Stefano Leoni, Edo Ronchi, Claudio Pescatore
Stefano Leoni, Edo Ronchi, Claudio Pescatore

 

Oltre il 10% del totale è composto da materiale ad alta attività. Al momento, le scorie radioattive prodotte quotidianamente sono trattenute nei siti di produzione, mentre quelle di origine sanitaria, industriale o derivanti dal settore della ricerca sono gestite da Sogin tramite la controllata Nucleco e smaltite in depositi provvisori. Per quanto riguarda la realizzazione di quello definitivo, la road map dell’Osservatorio prevede che si comincino i lavori nel 2018. Prima sarà necessario, come sottolinea Edo Ronchi, «un processo di coinvolgimento di tutti i soggetti interessati. Troppo spesso vediamo insorgere le comunità locali, che non vengono messe a parte dei progetti e spesso ricevono informazioni quando le scelte sono già state fatte. Vogliamo che questo osservatorio sia il primo esempio in Italia di progettazione partecipata, partendo dal presupposto che lasciare, come adesso, i rifiuti nelle centrali, non è una scelta ambientalmente ed eticamente accettabile».

 

Lo scambio di informazioni dovrà essere bidirezionale, chiarisce Stefano Leoni: «Non solo assicureremo trasparenza alle comunicazioni, ma chiederemo anche dei feedback agli attori interessati dal progetto».

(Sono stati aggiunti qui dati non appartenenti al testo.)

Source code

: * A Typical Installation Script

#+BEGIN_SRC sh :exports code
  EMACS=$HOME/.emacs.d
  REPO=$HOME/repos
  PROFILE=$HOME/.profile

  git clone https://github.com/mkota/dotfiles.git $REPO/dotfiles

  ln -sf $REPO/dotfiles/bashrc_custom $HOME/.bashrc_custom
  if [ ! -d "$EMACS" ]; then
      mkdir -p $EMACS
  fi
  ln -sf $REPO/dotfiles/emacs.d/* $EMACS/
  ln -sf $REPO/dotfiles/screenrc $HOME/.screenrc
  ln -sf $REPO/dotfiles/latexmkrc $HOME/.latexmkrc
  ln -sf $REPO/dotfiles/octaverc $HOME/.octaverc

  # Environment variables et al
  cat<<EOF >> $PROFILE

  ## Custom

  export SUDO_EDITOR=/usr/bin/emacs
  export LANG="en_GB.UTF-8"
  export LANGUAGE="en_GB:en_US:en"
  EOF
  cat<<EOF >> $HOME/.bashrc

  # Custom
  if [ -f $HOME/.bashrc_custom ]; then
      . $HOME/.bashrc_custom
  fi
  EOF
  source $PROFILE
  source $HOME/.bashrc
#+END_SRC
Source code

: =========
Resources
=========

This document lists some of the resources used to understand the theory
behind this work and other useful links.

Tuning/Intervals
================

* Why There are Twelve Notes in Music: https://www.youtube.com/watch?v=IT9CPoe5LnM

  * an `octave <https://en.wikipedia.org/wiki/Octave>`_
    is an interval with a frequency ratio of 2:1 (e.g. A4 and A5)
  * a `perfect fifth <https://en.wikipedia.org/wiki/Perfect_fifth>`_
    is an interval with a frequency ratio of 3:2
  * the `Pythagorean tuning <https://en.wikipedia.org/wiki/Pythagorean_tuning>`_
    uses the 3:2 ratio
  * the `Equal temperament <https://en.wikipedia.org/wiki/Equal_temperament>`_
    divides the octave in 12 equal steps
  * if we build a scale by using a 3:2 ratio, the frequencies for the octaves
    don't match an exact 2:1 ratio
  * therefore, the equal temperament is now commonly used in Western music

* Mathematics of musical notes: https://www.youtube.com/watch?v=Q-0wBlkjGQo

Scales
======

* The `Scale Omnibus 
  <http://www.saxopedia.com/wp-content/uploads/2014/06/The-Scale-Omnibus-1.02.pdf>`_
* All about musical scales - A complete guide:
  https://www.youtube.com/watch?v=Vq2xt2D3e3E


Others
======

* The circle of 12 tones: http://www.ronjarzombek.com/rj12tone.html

Molti si chiederanno perché, e perché adesso, salta fuori l’idea di un centro di stoccaggio dei rifiuti nucleari. Risponde Claudio Pescatore, membro dell’Osservatorio e amministratore principale presso l’Agenzia nucleare dell’Ocse: «Questo è il momento giusto, oggi ancora non siamo in una situazione di rischio. Ma la sicurezza è provvisoria, bisogna muoversi per tempo e l’Italia, una volta tanto, sembra che lo stia facendo. Molti paesi europei hanno già costruito i loro depositi, anche perché hanno da smaltire molti più rifiuti di noi».

 

Riccardo CasaleAnche Riccardo Casale, amministratore delegato di Sogin, sottolinea la necessità di cautelarsi: «Spesso sentiamo dire che in Italia si pecca in fatto di prevenzione. Questa volta vogliamo smentire la vulgata comune con un atto di responsabilità verso le future generazioni. Il volume di scorie oggi censito è gestibile senza affanni: abbiamo le tecnologie e l’esperienza per farlo. Cercheremo di far capire alle persone che il deposito è una struttura statica, non dinamica come una centrale. In Svezia più località hanno gareggiato per ospitarlo, perché porta occupazione».

Legambiente e WWF, entrambe presenti alla presentazione dell’Osservatorio, hanno però sottolineato che vigileranno affinché le scelte siano davvero condivise e l’evolversi del progetto sia all’insegna della trasparenza e garantisca la sicurezza necessaria.